As our experiences take meaning, I believe before even the simplest emotions arise, we are creating myths. This is to propose that mythologies the group of myths we create through which to assimilate and survive in our environment are a native disposition to most of us and as our discreet perceptual experiences are turned into cognition this semantic process has already begun. My work is researching and analysing these processes and in particular how we, as a society, create and maintain powerful concrete mythologies of the idea of “nature”. Is it possible to shift or analyse these mythologies through re-presentation?
Our environment is both subjective experience and objective fact. It is both idea and space. We survey it and map it, penetrate and sample it, we extract resources, we cultivate it, recreate and represent it and finally we inhabit it. The landscape is a personal sensory experience, at once the view and the viewpoint itself in our environment. We demand that landscape rather than space be a source of self-knowledge, where we discover our body, our organs, our speed, our limitations. Landscape is where we represent our material ideas and see them reflected and changed in other’s eyes. It is the membrane where perceptual experience and conceptual ideas are washed up together like a water line, moving continuously. It is a boundary between solid, liquid and gas, between reality, action and representation, but finally it is just an idea.

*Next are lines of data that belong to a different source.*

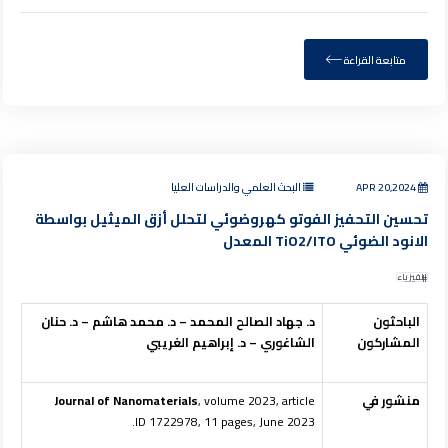
متابعة القراءة
APR 20,2024
البحث العلمي والدراسات العليا
تحسين التحفيز الفوتو كهروضوئي لتحلل أزق الميثيل بواسطة
الانود الضوئي TiO2/ITO المعدل
الفيزياء
الباحثون
د. جهاد الصالح المحمد – د. محمد هاشم – د. حنان
المشاركون
الشاغوري – د. إبراهيم الغريبي
منشور في
, volume 2023, article
Journal of Nanomaterials
ID 1722978, 11 pages, June 2023.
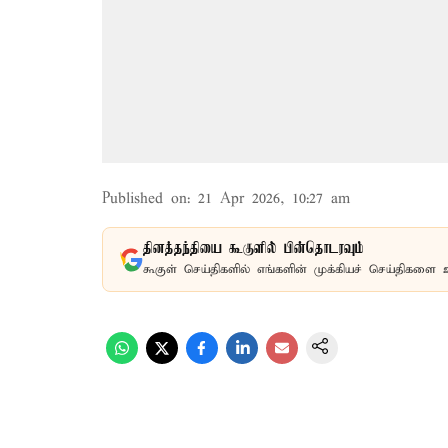
Published on
:
21 Apr 2026, 10:27 am
தினத்தந்தியை கூகுளில் பின்தொடரவும்
கூகுள் செய்திகளில் எங்களின் முக்கியச் செய்திகளை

The spaces, images and actions of my recent works derive largely from explorations of the mythology of “nature”, a spatial and linguistic reservoir of experience and representations, of memories and myths, images and texts. The use of the mechanically reproduced image creates fictions and myths by vastly reducing, compressing and re-contextualising reality whilst still being read for its analogue. The photo is still a powerful carrier of meaning and ideologies both through, and despite its widespread and popular use; it dominates and erodes our ability to see the world around us – the way things are. Some of my most recent work are monochrome drawings which explore our relation to these fictions of nature, the story of landscape, and test the value of the indexical sign – the mechanical reproduction. They explore our relationship to the mechanically reproduced image, its reduction, framing, depth and focus within a complete and unbounded spatial environment. Working with deliberately constructed re-presentations or fictive spaces proposes an analysis of this delicate and often imperceptible shift between realities and fictions. This is analogous to the semantic shift from experience to primary meaning.
If we search for an ideal, a purity of “nature” we find it is unobtainable precisely because we are there. However even where man has not been, space and its meaning is created and codified through ideas. The existence of “nature” without civilisation is illusory. Likewise all images are not just views, but representations. The regard, and its representations are civilised, are social, are contextual. Our idea of nature is always affected in some way by our idea of civilisation. One always enters the other precisely because they don’t exist as separate realities, only separate ideas. The very possibility of the ideas of “nature” and “civilisation” are possible only through language, they are a function of language, and specifically languages we find in agricultural civilisations. They are ideas that are not necessarily possible to express in all languages.
I draw (in the broadest sense) spaces to enable myself to look harder, to begin to see. I draw to see my relationship to others and my environment – our shared spaces, our spatial relationships and our shared languages and meanings – to see how the use and representation of an object changes its meaning. These investigations begin at the simplest level, deconstructing and reproducing images, forms and spatial relationships.
I live a life full of activities that have evolved through a hedonistic relationship with space – activities such as mountaineering, cross country skiing, mountain biking, hiking and yachting – activities that have mostly evolved and become meaningful and pleasurable since the industrial revolution and the romantic era. Romantic ideology is still very much at the heart of many modern leisure activities and through my research this leads me to question in whose interest does it continue to function? It certainly appears to function for our benefit. It is arguable however that these ideological structures underpin the form of modern capitalism. It seems the social and spiritual freedom sought and first expressed by romantics now serves to feed hedonistic desires and insatiable wanting – the dynamic of modern consumerism.
I live and work in Geneva, Switzerland. The previous seven years I lived in Edinburgh, Scotland. I spend considerable time walking, cycling and climbing in mountains areas.